At its annual meeting last month, CF Bankshares in Columbus, Ohio, spotlighted the “extraordinary” earnings lift generated by its three-year-old national direct-to-consumer mortgage lending platform — more than three-quarters of its total revenue for 2020.

Then last week, the bank announced plans to exit the business.

According to CF, the holding company for 129-year-old CFBank, shrinking margins, tougher competition and heightened price volatility drove the decision to bail from the predominantly online channel.

“During 2021, the mortgage lending environment in our opinion, and in particular DTC, has changed substantially,” CEO Timothy O’Dell wrote Tuesday in an email to American Banker. “Our mortgage-lending focus go-forward will be on more traditional retail loan originations,” such as business from brokers and word-of-mouth referrals.

In 2020, CF’s net gains from selling mortgage loans totaled $58.37 million on originations topping $2 billion. Though the proportion of loan sales to total revenue fell to 37% in the first quarter from 66% in the fourth quarter and 76% for the full year 2020, mortgage lending’s contribution remained significant, with net gains on loan sales totaling $6.36 million in the three months that ended March 31.

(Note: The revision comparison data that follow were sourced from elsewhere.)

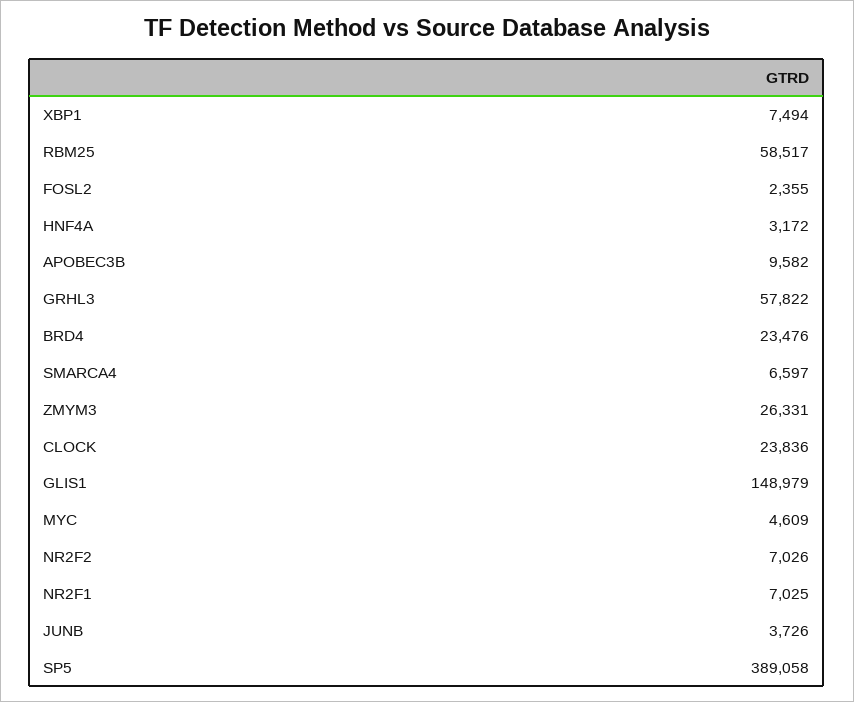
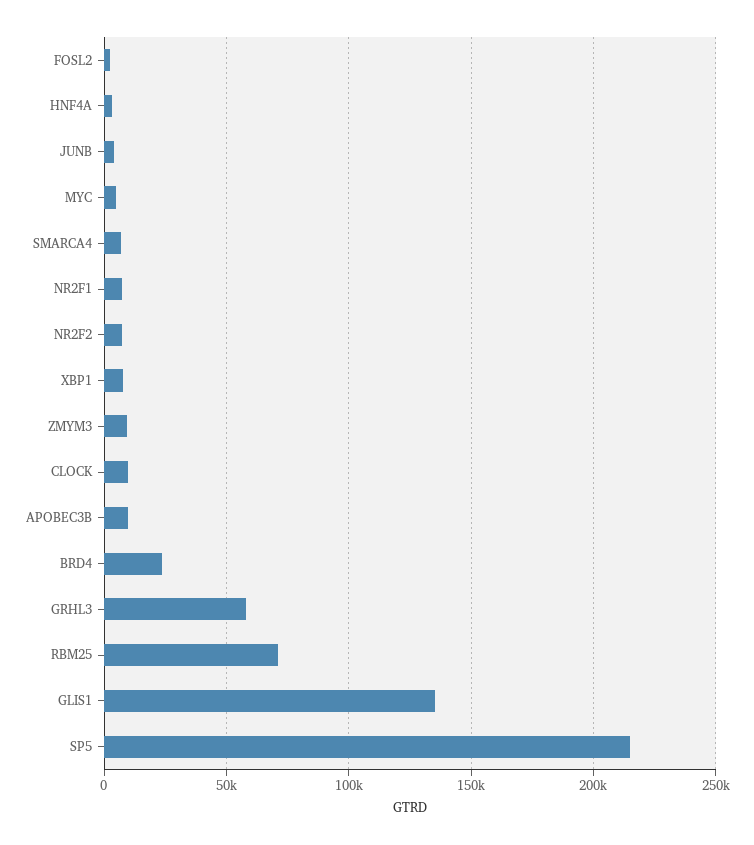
  {
    "XBP1": 7494,
-   "RBM25": 58517,
+   "RBM25": 70000,
    "FOSL2": 2355,
    "HNF4A": 3172,
    "APOBEC3B": 9582,
    "GRHL3": 57822,
    "BRD4": 23476,
    "SMARCA4": 6597,
-   "ZMYM3": 26331,
+   "ZMYM3": 10000,
-   "CLOCK": 23836,
+   "CLOCK": 10000,
-   "GLIS1": 148979,
+   "GLIS1": 135000,
    "MYC": 4609,
    "NR2F2": 7026,
    "NR2F1": 7025,
    "JUNB": 3726,
-   "SP5": 389058
+   "SP5": 215000
  }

There’s no question the move will produce a near-term drag on earnings. Indeed, the $1.6 billion-asset CF said Thursday that its second-quarter results would include about $2.5 million in after-tax losses associated with DTC mortgage lending.

Brendan Nosal, who covers CF for Piper Sandler, termed the exit decision “an abrupt about-face in strategy” in a research note Thursday. In a follow-up note Friday, Nosal slashed his second-quarter earnings estimate by 37% to 51 cents per share.

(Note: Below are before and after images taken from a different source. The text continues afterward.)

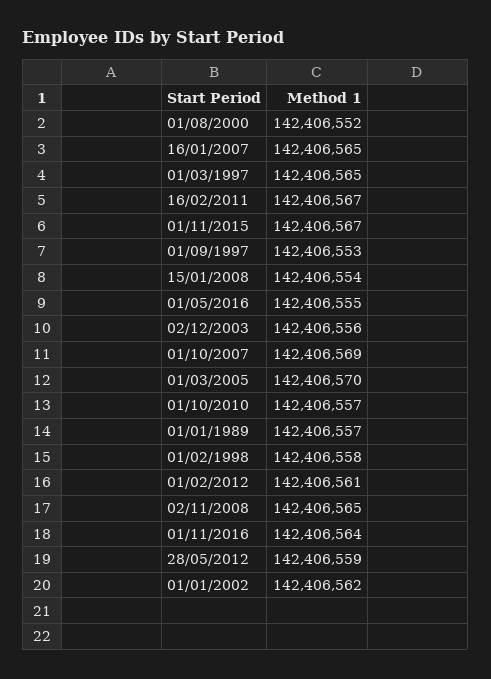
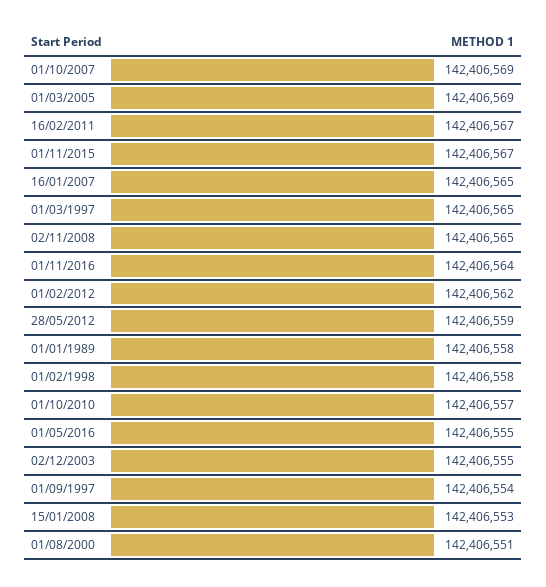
  {
-   "01/08/2000": 142406552,
+   "01/08/2000": 142406551,
    "16/01/2007": 142406565,
    "01/03/1997": 142406565,
    "16/02/2011": 142406567,
    "01/11/2015": 142406567,
-   "01/09/1997": 142406553,
+   "01/09/1997": 142406554,
-   "15/01/2008": 142406554,
+   "15/01/2008": 142406553,
    "01/05/2016": 142406555,
-   "02/12/2003": 142406556,
+   "02/12/2003": 142406555,
    "01/10/2007": 142406569,
-   "01/03/2005": 142406570,
+   "01/03/2005": 142406569,
    "01/10/2010": 142406557,
-   "01/01/1989": 142406557,
+   "01/01/1989": 142406558,
    "01/02/1998": 142406558,
-   "01/02/2012": 142406561,
+   "01/02/2012": 142406562,
    "02/11/2008": 142406565,
    "01/11/2016": 142406564,
-   "28/05/2012": 142406559,
+   "28/05/2012": 142406559
-   "01/01/2002": 142406562
  }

“This may understate the magnitude of the second quarter DTC loss,” Nosal wrote. He reduced his full-year 2021 estimate 26% to $2.28 per share. CF reported net income of $6.4 million, or 96 cents per share, for the quarter that ended March 31, and $29.6 million, or $4.47 per share, for 2020.

O’Dell declined to provide additional details on the exit decision’s impact on earnings, or whether CF has plans to replace direct-to-consumer mortgage lending with another business line. He cited the quiet period in advance of its second-quarter earnings report, which is set for release Aug. 4.

At the same time, O’Dell expressed confidence that the company’s expanding core banking business would quickly fill any earnings gap. Enhanced cash-management capabilities — paid for in large part by mortgage profits — have led to a doubling of noninterest deposits, while commercial loan pipelines are at all-time highs, he said Thursday in a press release.

CF entered the Indianapolis market in the first quarter, hiring veteran local banker Dan Cobb to recruit a team of lenders. The bank says it is on a path to reach $1 billion of assets in each of its four major markets, Columbus, Cleveland, Cincinnati and Indianapolis.

“DTC mortgage lending was a strong fee income contributor during these past couple of years, enabling us to accelerate the investment in and growth of our core banking franchise,” O’Dell wrote in the email.

CF’s move away from direct-to-consumer mortgage lending comes as the post-pandemic housing boom, which pushed the dollar volume of mortgage originations to a record $3.8 trillion in 2020, appears to be fading. In its most recent Mortgage Finance Forecast, the Mortgage Bankers Association projected a 9% decline in origination volume for 2021 followed by a steeper drop next year.

Meanwhile, lenders’ net gain per loan, while still substantial, has declined markedly since the record level reached during the third quarter of 2020, according to the MBA.

MBA declined to comment on CF’s decision, citing a policy against commenting on the business activities of individual lenders.

Nosal says the decision to get out of the direct-to-consumer mortgage lending will be seen as a plus — eventually.

“As mortgage grew as a percentage of the top and bottom lines, earnings exhibited material seasonality, as well as cyclicality,” Nosal wrote in the follow-up note. “The exit of the DTC business will provide far more earnings visibility coupled with less volatility. We view this as a key positive.”

As part of its plan to wind down direct-to-consumer mortgage lending, CF suspended new rate lock commitments on June 30. The company said in its press release that it would close out its existing pipeline “in the next few months.”